Он увидел, как она сжала руки, как будто для того, чтобы не вскрикнуть, чтобы удержать себя и не убежать. Он видел, что все ее тело напряжено от страха.
– Давайте начнем с собаки, – предложил он. – Как ее зовут?
– Пират. Его звали Пират... когда отец его выиграл, – сказала Офелия тихо.
Граф улыбнулся:
– Это понятно. Клички моих собак начинаются на «П». По правде говоря, я очень по ним сейчас скучаю.
Он надеялся, что ее развлечет разговор о собаках, но в то же время знал, хотя она на него и не смотрела, что ее глаза потемнели от страха; расспрашивая, он напугал ее своей настойчивостью.
Граф привык, что любая женщина, с которой он заговаривал, отвечает ему немедленно. То, что девушке, сидевшей рядом с ним, больше всего хочется, чтобы он ушел и оставил ее в покое, было для него новым.

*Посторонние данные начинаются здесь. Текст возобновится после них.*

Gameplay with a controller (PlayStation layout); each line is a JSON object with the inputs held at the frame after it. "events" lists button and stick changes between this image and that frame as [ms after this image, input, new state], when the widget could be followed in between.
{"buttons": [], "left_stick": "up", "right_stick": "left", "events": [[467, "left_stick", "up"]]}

Однако он был полон решимости не уходить, пока не выяснит, что означает все это странное поведение. Особенно, пока он не узнает, кто бьет одну из его собак.
У него уже был готов следующий вопрос, когда Офелия сказала уже другим тоном:
– Мне следовало бы поблагодарить вас, милорд, за то, что вы сделали для Джема Буллита. С моей стороны было невежливо не сказать вам этого сразу.
– Очень рад доставить вам удовольствие, – ответил граф с оттенком сарказма в голосе.
– Это больше, чем удовольствие, – сказала Офелия. – Мне не давала покоя мысль, что он голодает и живет в этом ужасном доме в Ламбете.
– А кто вам рассказал про все обстоятельства жизни Джема Буллита?
– Его дочь, – ответила Офелия. – Она – младшая горничная в нашем доме. И я отправилась с ней навестить ее отца. Я узнала, что он не получал пенсии.
– Когда вы мне сказали, я не мог поверить в то, что это правда, – ответил граф. – Это одна из причин, почему я хотел увидеть вас, Офелия. Чтобы поблагодарить вас за то, что вы дали мне возможность исправить серьезную несправедливость.
– Вы... не хотели... оставить его без гроша?
С этими словами она повернулась и посмотрела на графа, словно для того, чтобы убедиться, что он говорит правду.
– После того, что вы мне сказали, – ответил граф спокойно, – я отправился в свое поместье и обнаружил, что мой управляющий обкрадывает престарелых пенсионеров. Он забирал себе те деньги, которые я выделил для пенсий.
Он заметил, как загорелись глаза Офелии, и легкий румянец оживил белизну ее бледных щек.
– О, как я рада! – воскликнула она. – Как я рада, что – вы не нарочно заставили страдать бедного старого человека!
Граф ощутил внезапный приступ гнева:
– Какие бы сплетни вы обо мне ни слышали, мисс Лангстоун, я все-таки не заставлю помирать с голоду тех, кто мне служил, когда они перестают работать от старости или несчастного случая.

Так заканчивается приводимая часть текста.